● Task list:
1) Answer these questions from the thread on hospital capacity, one line each:
(a) How many children does the writer report having had in Vancouver in the last couple of years?
(b) What did the UC Davis Medical Center declare on Wednesday morning?
(c) What three causes of the strain on local hospitals are named?
2) Reproduce the part of the thread on hospital capacity that opens with the words "Elective surgeries are" and closes with "a coroners report.", switching "Elective surgeries" to "Scheduled operations".

● Source passage:
**********

How about the waiting list for maternity wards? Last I checked it was over 9 months...
That's a great headline, but in reality, it was in one city during a population explosion due to booming economy.
I've had 2 kids in the last couple years in Vancouver, we had no issue whatsoever getting access to a delivery room nor pre or post care in either case. The overloaded maternity wards was a temporary and localized problem due to a rash of babies being born at once, that could have just as easily happened in the states, and it has.
Indeed...
"The UC Davis Medical Center declared an internal state of emergency Wednesday morning and began turning away all but the most seriously ill and injured patients from the trauma center and emergency room because the hospital is completely full.
Elective surgeries are being postponed to free up operating rooms for patients with life-threatening conditions.
UC Davis -- and other local hospitals -- have been operating close to capacity for much of the year. The rapidly growing population in the Sacramento region, a growing number of uninsured patients who crowd emergency rooms because they cannot get care anywhere else, and a critical shortage of nursing staff are causing the strain. "
http://sacramento.bizjournals.com/sacramento/stories/2003/03/17/daily25.html
Sacramento? Where is that again? Oh... right.
These headline grabbing anecdotes however aren't representative of either system.
I've never seen anyone die in the street because he didn't get his surgery. Get real.
Probably, because "didn't get his surgery" can't be listed as a cause of death on a coroners report.

**********

● Records:
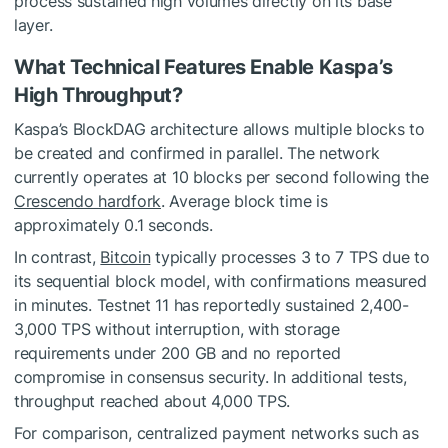
process sustained high volumes directly on its base
layer.
What Technical Features Enable Kaspa’s
High Throughput?
Kaspa’s BlockDAG architecture allows multiple blocks to
be created and confirmed in parallel. The network
currently operates at 10 blocks per second following the
Crescendo hardfork
. Average block time is
approximately 0.1 seconds.
In contrast,
Bitcoin
typically processes 3 to 7 TPS due to
its sequential block model, with confirmations measured
in minutes. Testnet 11 has reportedly sustained 2,400-
3,000 TPS without interruption, with storage
requirements under 200 GB and no reported
compromise in consensus security. In additional tests,
throughput reached about 4,000 TPS.
For comparison, centralized payment networks such as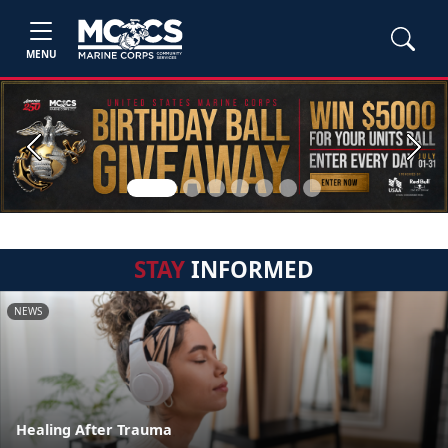
MENU
Previous
Next
STAY
INFORMED
NEWS
Healing After Trauma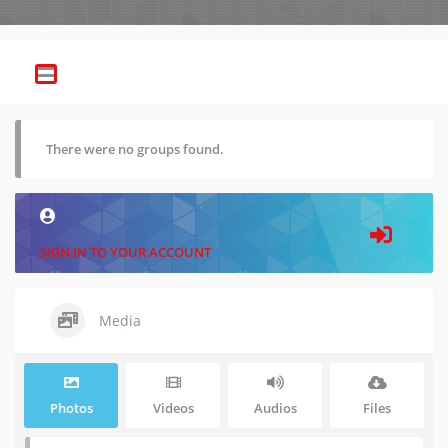
There were no groups found.
SIGN IN TO YOUR ACCOUNT
Media
Photos
Videos
Audios
Files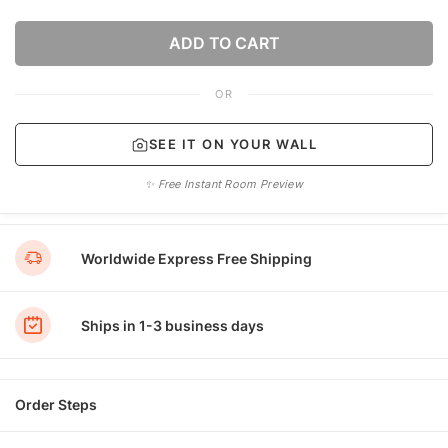
ADD TO CART
OR
SEE IT ON YOUR WALL
✨ Free Instant Room Preview
Worldwide Express Free Shipping
Ships in 1-3 business days
Order Steps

**********

● Task responses:
1)
(a) Two.
(b) An internal state of emergency.
(c) The rapidly growing population in the Sacramento region, a growing number of uninsured patients who crowd emergency rooms because they cannot get care anywhere else, and a critical shortage of nursing staff.

2)
Scheduled operations are being postponed to free up operating rooms for patients with life-threatening conditions.
UC Davis -- and other local hospitals -- have been operating close to capacity for much of the year. The rapidly growing population in the Sacramento region, a growing number of uninsured patients who crowd emergency rooms because they cannot get care anywhere else, and a critical shortage of nursing staff are causing the strain. "
http://sacramento.bizjournals.com/sacramento/stories/2003/03/17/daily25.html
Sacramento? Where is that again? Oh... right.
These headline grabbing anecdotes however aren't representative of either system.
I've never seen anyone die in the street because he didn't get his surgery. Get real.
Probably, because "didn't get his surgery" can't be listed as a cause of death on a coroners report.